DIG-Network/apt.dig.net

Repository files navigation

apt.dig.net

The DIG Network APT repository + its AWS infrastructure. Ubuntu/Debian users install the DIG ecosystem with aptdig-node (the node service, run via systemd) and digstore (the content-addressable store CLI) — from a flat, GPG-signed apt repository served at https://apt.dig.net.


For users — install the DIG ecosystem

# 1. Trust the DIG signing key
curl -fsSL https://apt.dig.net/dig.gpg | sudo gpg --dearmor -o /usr/share/keyrings/dig.gpg

# 2. Add the apt source (signed-by pins it to the DIG key)
echo "deb [signed-by=/usr/share/keyrings/dig.gpg] https://apt.dig.net stable main" \
  | sudo tee /etc/apt/sources.list.d/dig.list

# 3. Install
sudo apt update
sudo apt install dig-node digstore

# 4. The node runs as a systemd service
systemctl status dig-node

What you get

Package Installs Service
dig-node /usr/bin/dig-node + dig-node.service yes — systemctl enable --now dig-node (loopback 127.0.0.1:9778, runs as the dig-node system account, cache at /var/lib/dig-node)
digstore /usr/bin/digstore + /usr/bin/digs no — just the CLI on PATH

digs is a first-class alias binary for digstoredigs <args> behaves identically to digstore <args>. It ships in the same upstream release tarball as digstore and is installed alongside it (see PKG_digstore_EXTRA_BINS in config.sh).

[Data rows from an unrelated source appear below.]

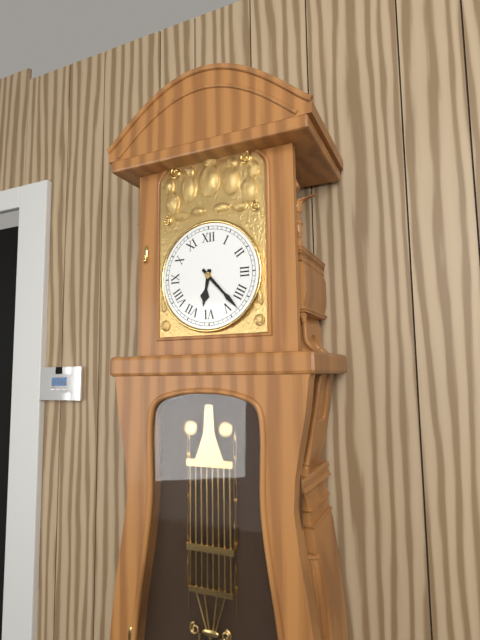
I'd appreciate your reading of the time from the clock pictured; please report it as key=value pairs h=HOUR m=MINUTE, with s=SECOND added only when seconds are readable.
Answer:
h=6 m=23
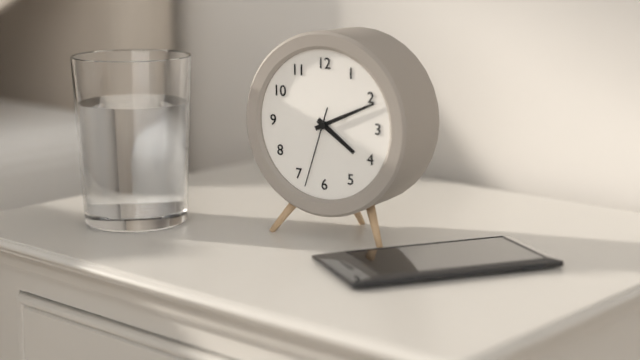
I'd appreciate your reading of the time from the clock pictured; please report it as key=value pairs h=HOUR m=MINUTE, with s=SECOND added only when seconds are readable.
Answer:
h=4 m=11 s=33
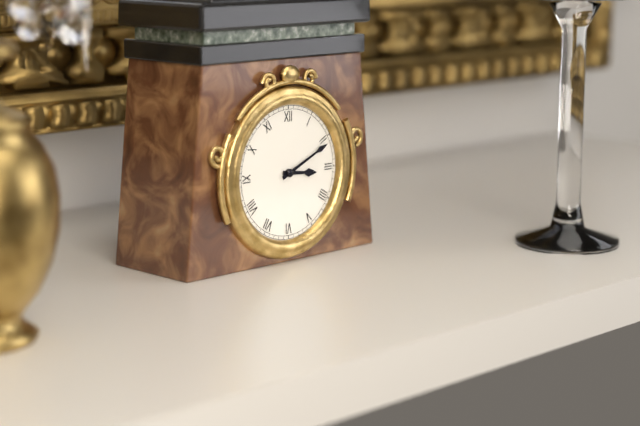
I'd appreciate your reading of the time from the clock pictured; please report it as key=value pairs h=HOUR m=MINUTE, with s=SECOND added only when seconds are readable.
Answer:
h=3 m=11
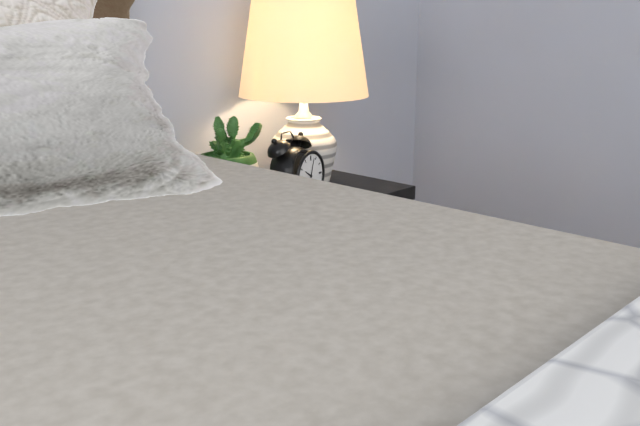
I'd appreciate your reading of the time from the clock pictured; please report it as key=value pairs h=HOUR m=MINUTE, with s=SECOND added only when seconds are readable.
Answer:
h=10 m=3
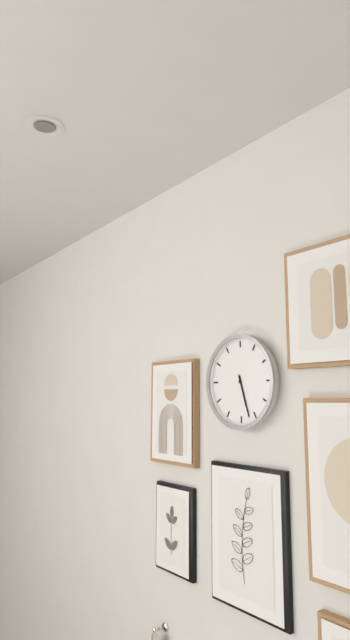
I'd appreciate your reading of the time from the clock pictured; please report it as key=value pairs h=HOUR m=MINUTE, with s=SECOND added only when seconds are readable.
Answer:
h=5 m=27
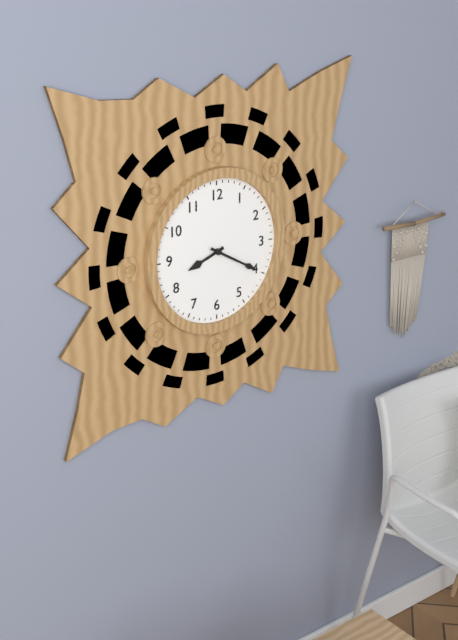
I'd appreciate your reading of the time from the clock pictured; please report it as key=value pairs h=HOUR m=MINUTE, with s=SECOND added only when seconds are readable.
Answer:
h=8 m=20
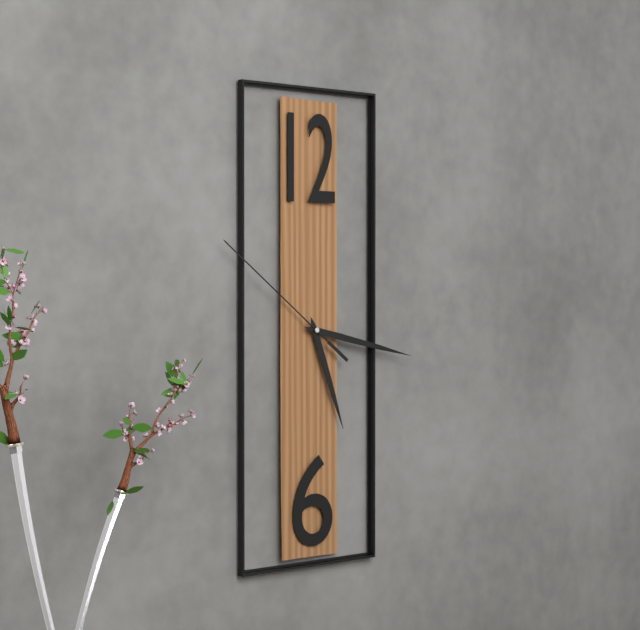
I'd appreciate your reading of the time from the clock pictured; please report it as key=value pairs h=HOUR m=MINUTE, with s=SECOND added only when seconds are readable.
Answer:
h=5 m=17 s=51
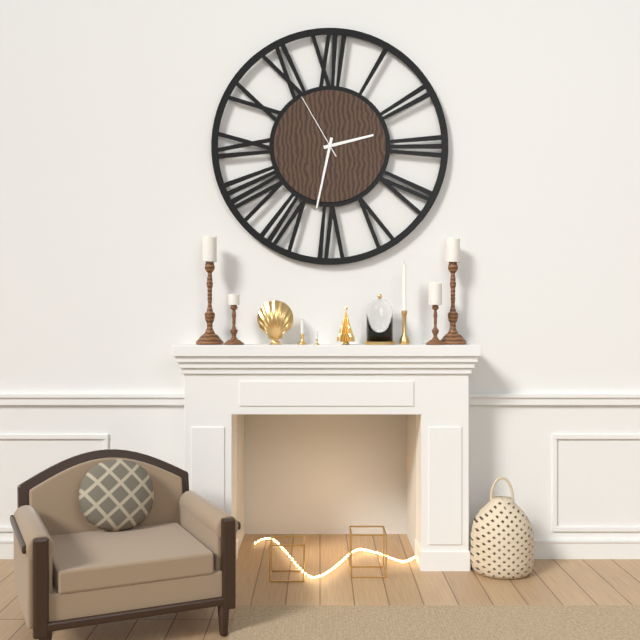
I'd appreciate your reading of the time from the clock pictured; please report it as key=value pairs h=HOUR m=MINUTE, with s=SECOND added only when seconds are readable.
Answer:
h=2 m=32 s=55
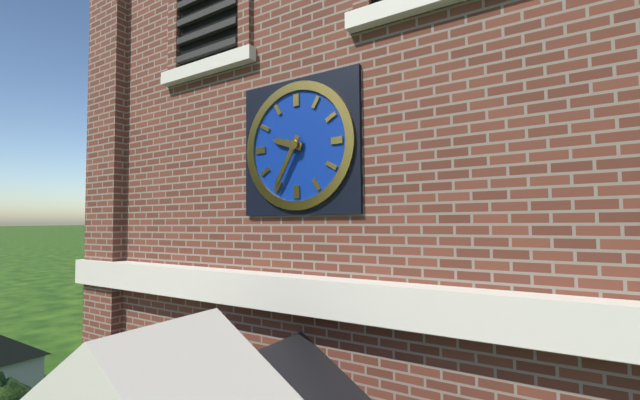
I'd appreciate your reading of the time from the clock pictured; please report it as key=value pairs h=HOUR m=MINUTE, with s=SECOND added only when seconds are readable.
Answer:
h=9 m=35
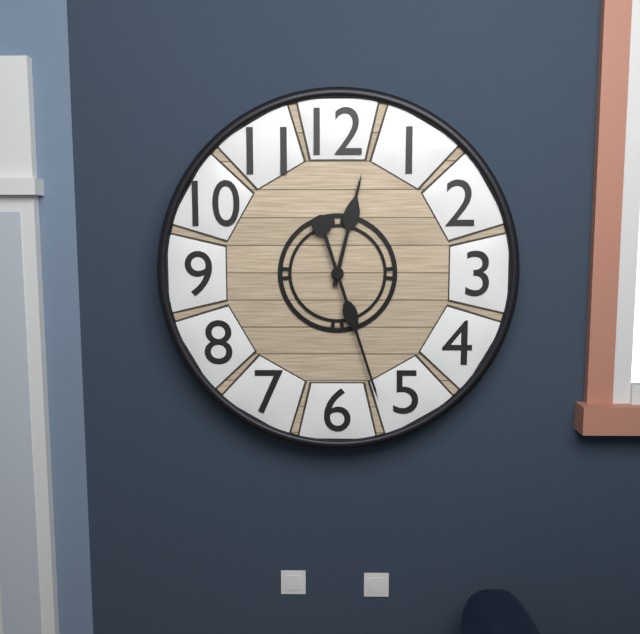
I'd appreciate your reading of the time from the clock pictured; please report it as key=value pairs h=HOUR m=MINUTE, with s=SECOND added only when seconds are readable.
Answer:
h=12 m=27
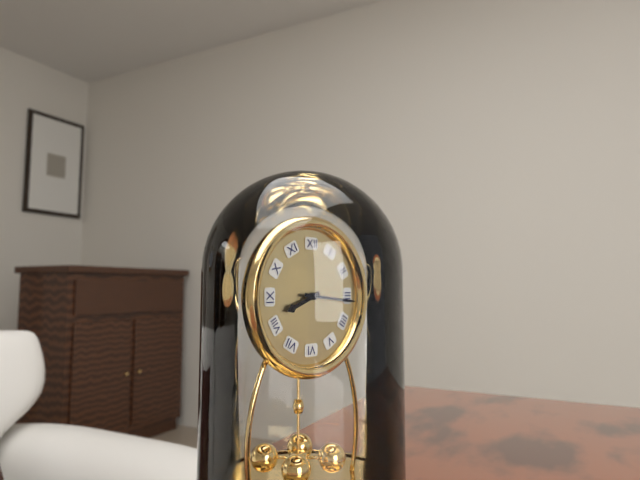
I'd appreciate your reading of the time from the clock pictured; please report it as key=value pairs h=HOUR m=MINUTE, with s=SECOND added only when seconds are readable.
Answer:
h=8 m=16
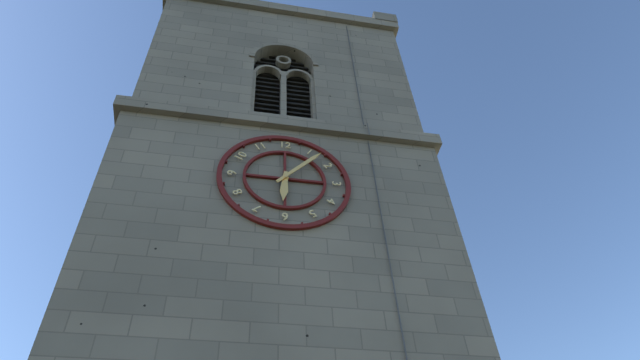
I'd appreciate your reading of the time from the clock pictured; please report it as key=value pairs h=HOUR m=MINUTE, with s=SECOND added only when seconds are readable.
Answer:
h=6 m=7
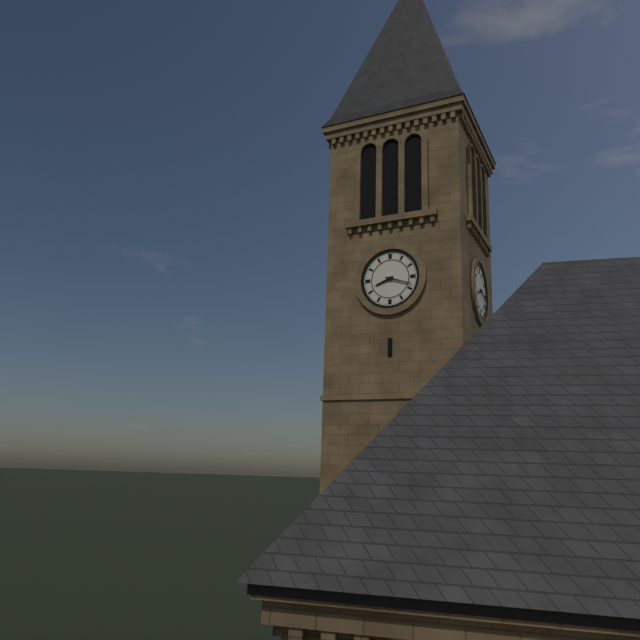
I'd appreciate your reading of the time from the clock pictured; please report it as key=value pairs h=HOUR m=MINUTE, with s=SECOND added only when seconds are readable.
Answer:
h=8 m=18
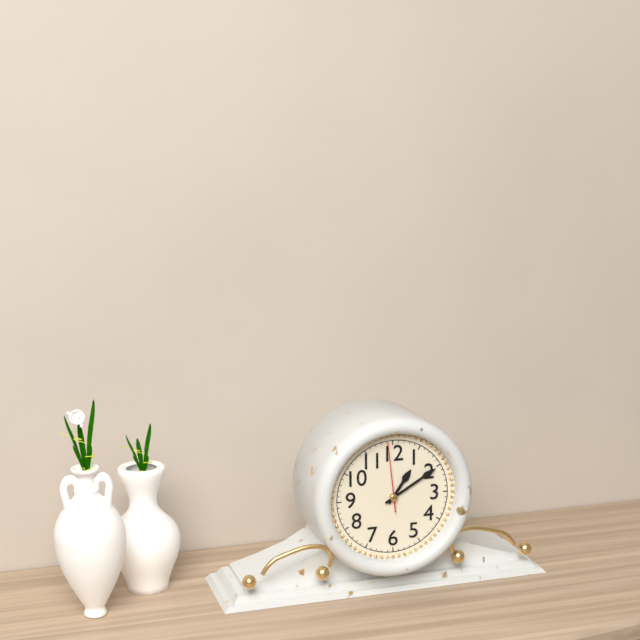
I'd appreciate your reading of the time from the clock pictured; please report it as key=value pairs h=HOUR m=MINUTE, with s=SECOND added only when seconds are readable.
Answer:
h=1 m=10 s=59
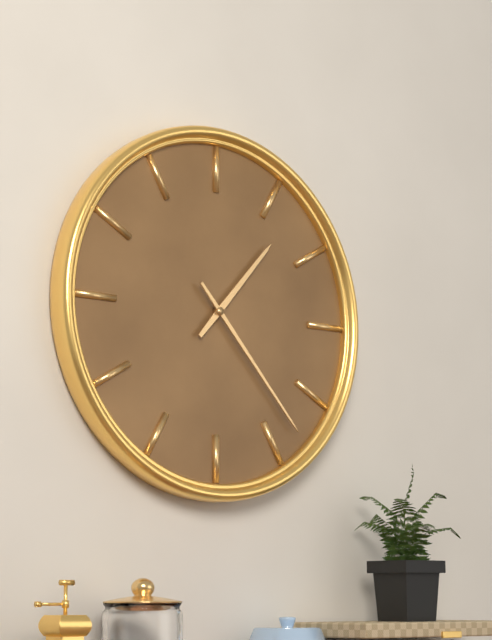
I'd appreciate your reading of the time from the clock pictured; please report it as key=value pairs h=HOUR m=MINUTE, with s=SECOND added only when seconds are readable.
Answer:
h=1 m=23
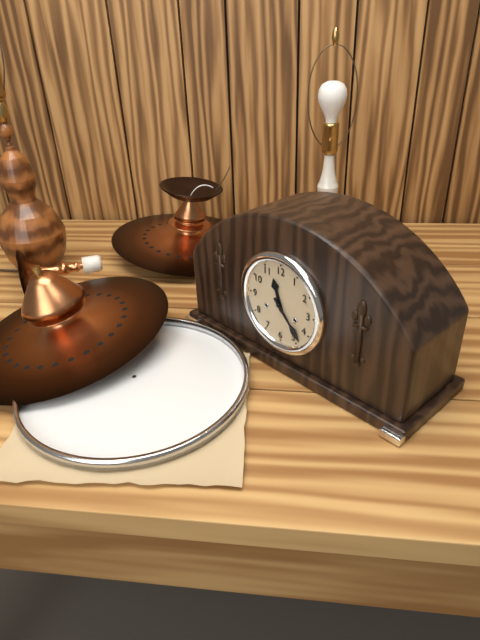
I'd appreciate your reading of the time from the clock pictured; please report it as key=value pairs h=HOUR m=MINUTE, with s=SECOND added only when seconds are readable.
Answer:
h=11 m=23
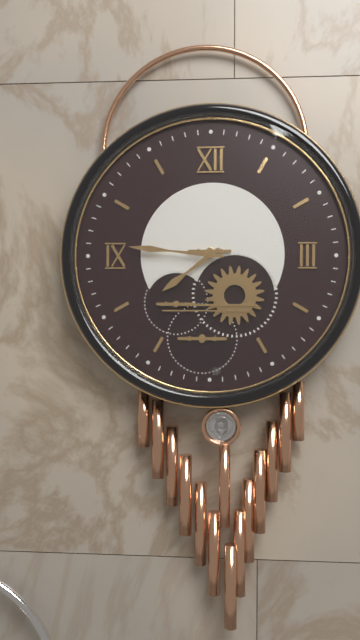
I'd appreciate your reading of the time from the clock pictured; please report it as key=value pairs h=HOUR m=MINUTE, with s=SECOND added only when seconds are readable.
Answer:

Configure the node with systemctl edit dig-node (env: DIG_NODE_HOST, DIG_NODE_PORT, DIG_RPC_UPSTREAM). DIG_NODE_HOST / DIG_NODE_PORT are the dig-node binary's stable env-var names — the unit's Environment= lines match them. See the docs: https://docs.dig.net/docs/run-a-node.

Machine-readable

Path What
/llms.txt Agent entry point (site map + install contract)
/sitemap.xml XML sitemap (one public page)
/robots.txt Crawl policy — full indexing allowed, points at sitemap.xml
/feed.xml Atom feed listing the currently published packages (generated at build time by generate_feed() in packaging/repo/generate-repo.sh)
/dig.gpg The signing public key
/dists/stable/Release Repo metadata

Architecture

upstream GitHub releases                this repo (CI)                     AWS
─────────────────────────               ──────────────                    ───
DIG-Network/digstore   ─┐   packaging/build-deb.sh   ─┐
DIG-Network/dig-node   ─┘   (download asset → lay     │   make repo →  S3 apt-dig-net
                            out deb → dpkg-deb)        ├─ pool/main/*.deb   └─ CloudFront
                            packaging/repo/            │   dists/stable/...    └─ apt.dig.net
                            generate-repo.sh           │   (Packages/Release/
                            (Packages/Release +        │    InRelease + dig.gpg)
                             GPG sign)                 ┘
  • packaging/config.sh — the single source of truth: which repo publishes each package, the per-arch release-asset name template, the Debian control metadata, and whether the package installs a service. Add a package = edit this file.
  • packaging/build-deb.sh — resolves the latest release of each package's repo, downloads the per-arch asset, lays out the .deb (control + binary on PATH + systemd unit/maintainer scripts for the service package), and builds it with dpkg-deb. Missing assets are skipped, never fatal (see "Upstream asset contract").
  • packaging/repo/generate-repo.sh — turns the pool of .debs into a flat, GPG-signed apt repo (Packages/Packages.gz/Release/Release.gpg/InRelease) for stable main, exports the signing public key to dig.gpg, and writes feed.xml (an Atom feed of the currently published packages, via generate_feed()).
  • site/ — the static landing page (index.html), llms.txt, sitemap.xml, and robots.txt; copied verbatim into the repo root by make repo.
  • infra/ — Terraform for the S3 bucket + CloudFront + Route53 + ACM.
  • .github/workflows/deploy.yml — build → sign → S3 sync → CloudFront invalidate.
  • .github/workflows/ci.yml — shellcheck + actionlint + terraform fmt/validate + the test suite (real deb build + signed-repo round-trip).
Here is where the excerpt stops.